Further communication took place after the minister had made his decision in principle to close the school. In July 1998, the Mokai school board was asked, as required by s154 Education Act 1989, to provide any argument as to why the school should remain open. The board presented its response in writing and in person. Noting the board’s arguments that there had been improvements at the school, the minister then asked for clarification and, in March 1999, ministry staff attended a hui at the school to receive the board’s reply. In the same month, the ministry briefed the minister, including information about the nearest alternative school and the nearest bilingual provider for each pupil at Mokai Primary School.

Crown counsel submitted that it was "inevitable" that in a situation where a community did not want a school to close, "the school, staff, board and community would be unwilling to engage in a process which could have an outcome which they were not prepared to consider, namely closure". However, particularly in light of the board’s unwillingness to discuss the matter, the ministry had done as much as could be reasonably done to consult over the closure of the school and the consultation undertaken by the ministry under s154 satisfied Treaty requirements for consultation developed by the Court of Appeal.

Treaty arguments of the parties

The claimants asserted that the Crown’s right of governance is qualified by the responsibilities that flow from the Treaty partnership and that, in this particular case, the Crown had not taken proper account of those responsibilities in its dealings with the Mokai school community.
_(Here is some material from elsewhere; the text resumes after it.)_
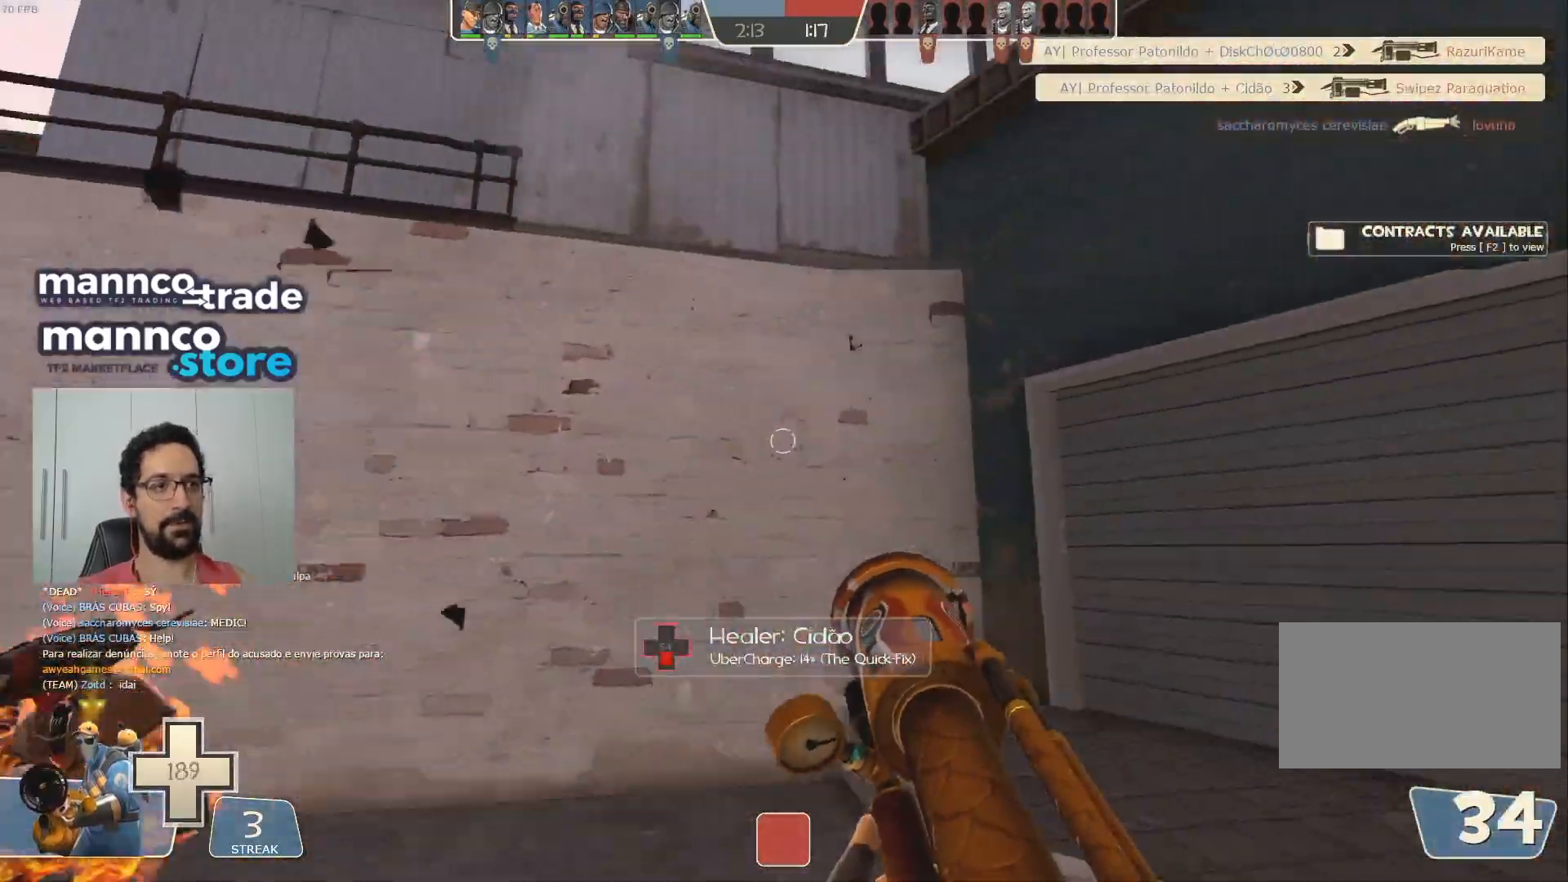
{"keys": ["d", "w"], "mouse": ["left"], "events": [[100, "s", "up"], [117, "a", "down"], [233, "w", "down"], [267, "a", "up"], [333, "d", "down"]]}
By invoking this Treaty principle, the claimants asserted that the Mokai school community was a Mäori community exercising tino rangatiratanga (or, as the claimants put it, Mokai identity and autonomy, or Mokaitanga) and could therefore expect the Crown, exercising kawanatanga, to take reasonable steps to respect and protect its interests. Relying on comments from the Lands case [1987] 1 NZLR 641, the claimants contended that the Treaty principle of partnership required "the Treaty partners to act reasonably and in good faith towards one another" and that this principle provided the standard by which the ministry’s consultation regarding the closure of Mokai school was to be tested.
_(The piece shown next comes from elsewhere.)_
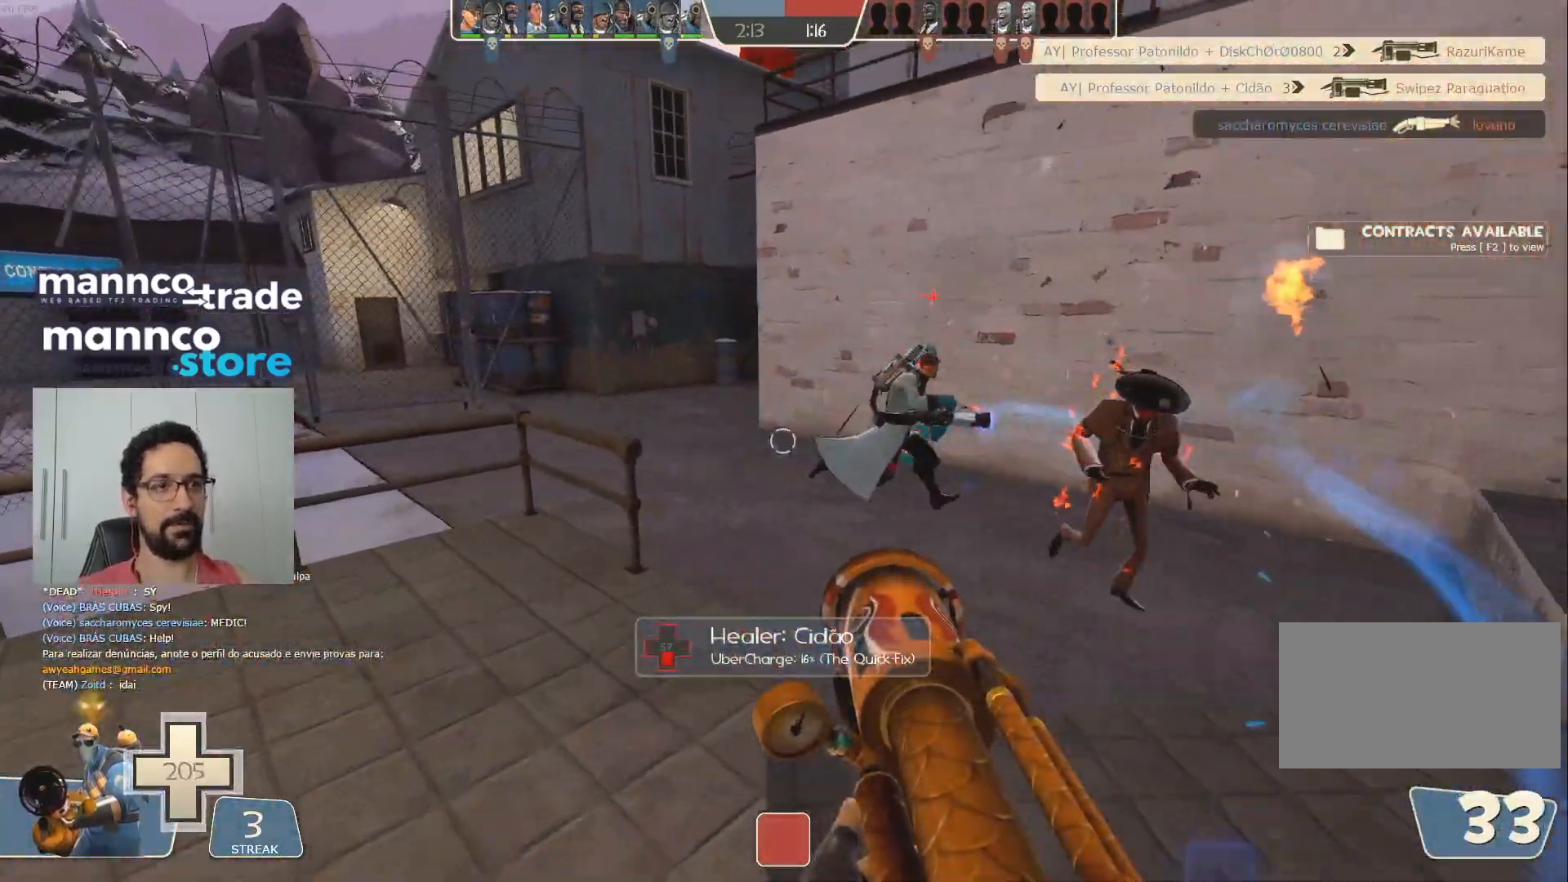
{"keys": ["d", "s"], "mouse": ["left"], "events": [[33, "w", "up"], [83, "d", "up"], [117, "a", "down"], [150, "s", "down"], [367, "d", "down"], [383, "a", "up"]]}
The claimants argued that local Mokai identity and autonomy was inextricably linked with te reo and mätauranga Mäori. Moreover, Mokai school played a vital role in preserving and strengthening the Mokai identity "including all its various components in particular its tikanga, mätauranga and reo particular to this area". Therefore, in closing the school, the Crown breached Treaty principles by failing to protect actively the taonga of te reo and mätauranga Mäori and it adopted a narrow approach to the issue by failing to consider the interdependence between local Mäori identity and autonomy and Mäori language and knowledge systems.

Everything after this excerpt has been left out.